### WORK INSTRUCTIONS
Leave out the pictures and set down exactly the lines from the start of the listing through the one with "index pip: (560, 707)", both included.
----
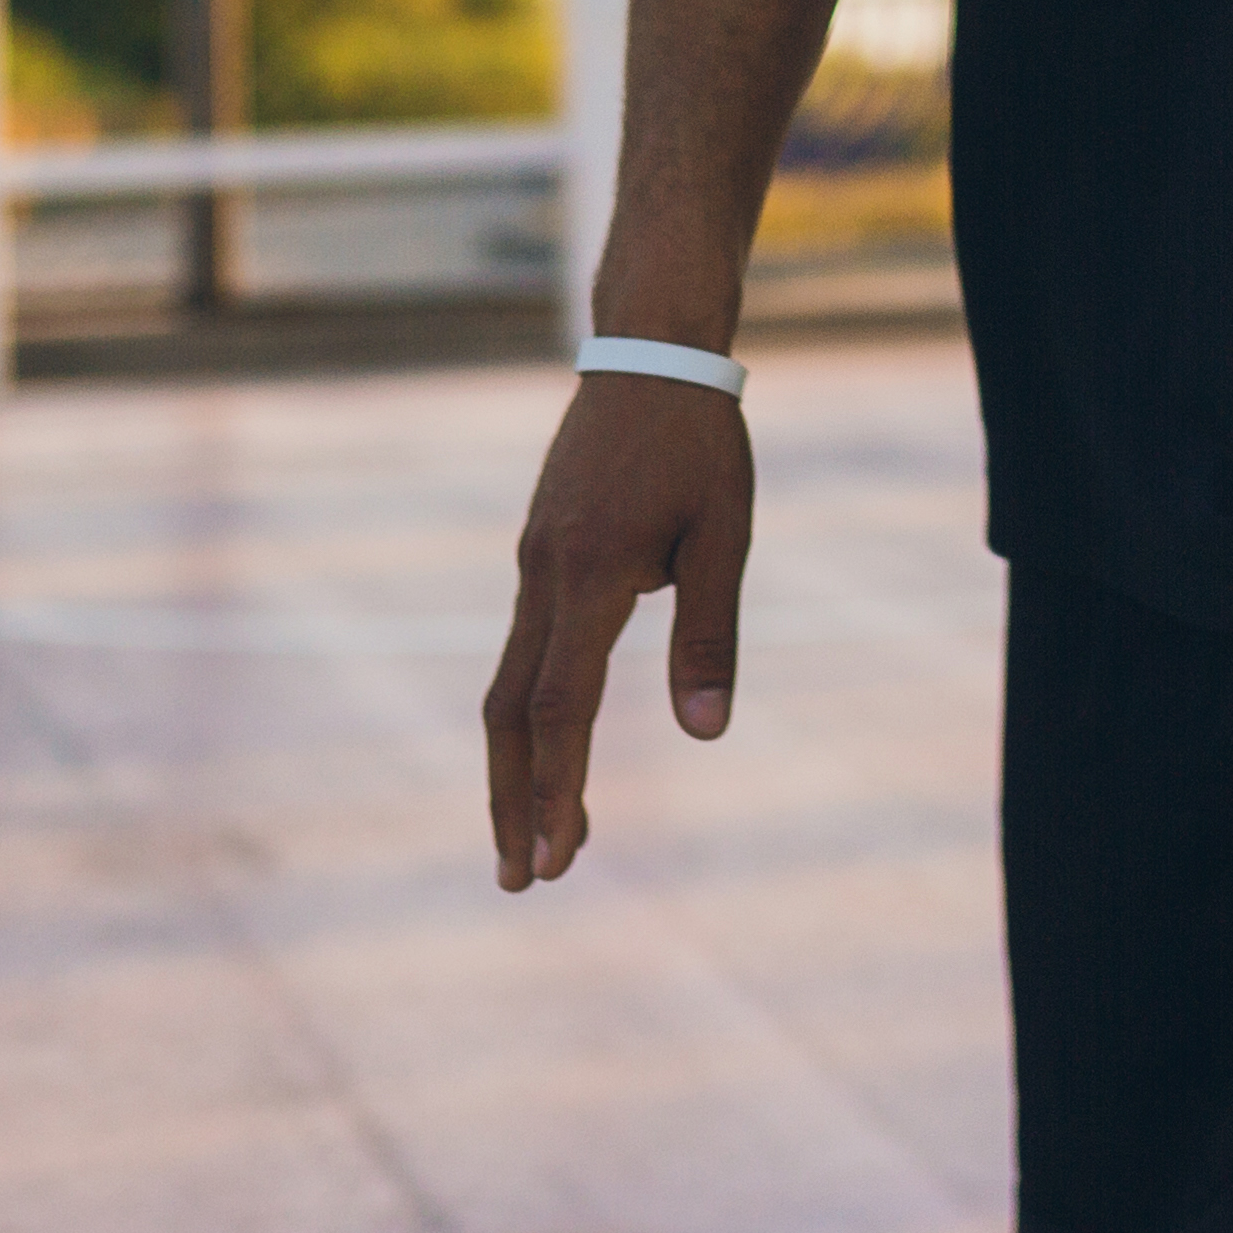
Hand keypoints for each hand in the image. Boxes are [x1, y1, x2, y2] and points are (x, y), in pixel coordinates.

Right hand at [480, 370, 755, 889]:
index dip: (555, 789)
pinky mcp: (538, 549)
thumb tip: (705, 732)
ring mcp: (532, 560)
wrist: (650, 352)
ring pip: (506, 682)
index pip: (560, 707)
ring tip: (534, 833)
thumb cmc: (701, 442)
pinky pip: (522, 646)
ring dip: (516, 763)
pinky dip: (528, 709)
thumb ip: (710, 635)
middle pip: (509, 712)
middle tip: (521, 880)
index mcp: (589, 573)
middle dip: (511, 801)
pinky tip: (553, 741)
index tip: (553, 860)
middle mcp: (543, 573)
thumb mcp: (726, 536)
----
### WRITTEN REPLY
Hand keypoints for each hand in the image. Boxes are [x1, y1, x2, y2] and points are (x, y), in pixel coordinates.

Right hand at [480, 370, 755, 889]:
index dip: (555, 789)
pinky mcp: (538, 549)
thumb tip: (705, 732)
ring mcp: (532, 560)
wrist: (650, 352)
ring pip: (506, 682)
index pip: (560, 707)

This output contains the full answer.